Our client, with whom we had worked on a number of projects over the years, enlisted our help in transforming her family’s beloved but deteriorating rustic summer retreat, built by her grandparents in the mid-1920’s, into a house that would be livable year-‘round. It had served the family well but needed to be renewed for the decades to come without losing the flavor and patina they were attached to.
The house was designed by Ruth Adams, a rare female architect of the day, who also designed in a similar vein a nearby summer colony of Vassar faculty and alumnae.
To make Treetop habitable throughout the year, the whole house had to be gutted and insulated. The raw homosote interior wall finishes were replaced with plaster, but all the wood trim was retained and reused, as were all old doors and hardware. The old single-glazed casement windows were restored, and removable storm panels fitted into the existing in-swinging screen frames. New windows were made to match the old ones where new windows were added. This approach was inherently sustainable, making the house energy-efficient while preserving most of the original fabric.
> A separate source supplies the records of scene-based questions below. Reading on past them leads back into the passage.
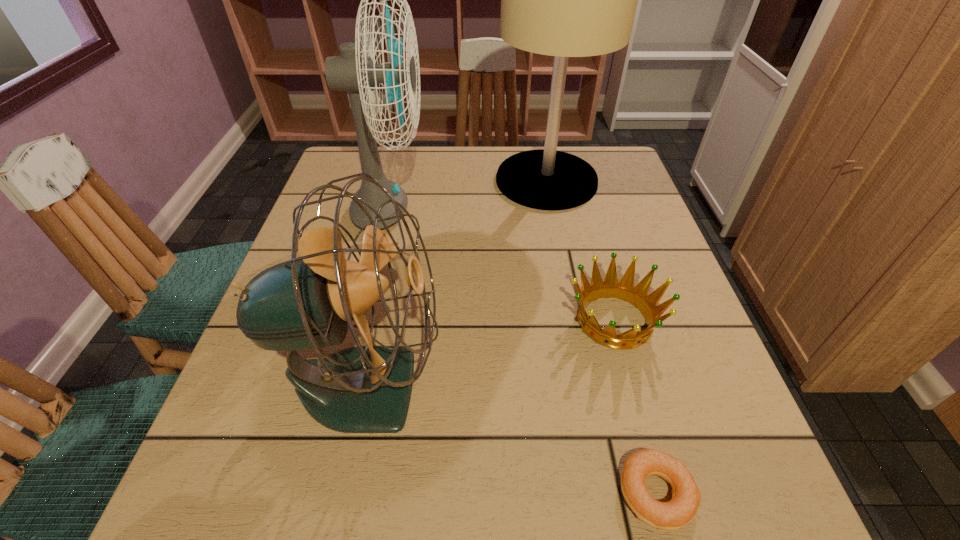
The image size is (960, 540). Find the location of `table lamp`. table lamp is located at coordinates (565, 0).

Identify the location of the taller fan. (356, 73).

Where is `the third tallest object`? the third tallest object is located at coordinates (308, 302).

Where is `the nearer fan`? The width and height of the screenshot is (960, 540). the nearer fan is located at coordinates (308, 302).

Where is `the fourth tallest object`? The height and width of the screenshot is (540, 960). the fourth tallest object is located at coordinates (638, 296).

I want to click on bagel, so click(x=682, y=508).

Where is `vacant space situated 0.130m on the front of the table lamp`? vacant space situated 0.130m on the front of the table lamp is located at coordinates (559, 246).

At what (x,y) coordinates should I click in order to perform the action: click on free space located 0.380m on the front-facing side of the taller fan. Please return your answer as a coordinate pair (x, y). Looking at the image, I should click on (585, 213).

Locate an element on the screen. vacant area situated on the front-facing side of the shorter fan for air flow is located at coordinates (535, 386).

In order to click on vacant region located 0.260m on the back of the crown in this screenshot , I will do `click(584, 208)`.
Changes to the original design were as seamless as possible, compatible with and enhancing the old character. Some plan modifications were made, and some windows moved around. The existing cave-like recessed entry porch was enclosed as a new book-lined entry hall and a new entry porch added, using posts made from an oak tree on the site.
The kitchen and bathrooms are entirely new but in the spirit of the place. All the bookshelves are new.
A thoroughly ramshackle garage couldn’t be saved, and we replaced it with a new one built in a compatible style, with a studio above for our client, who is a writer.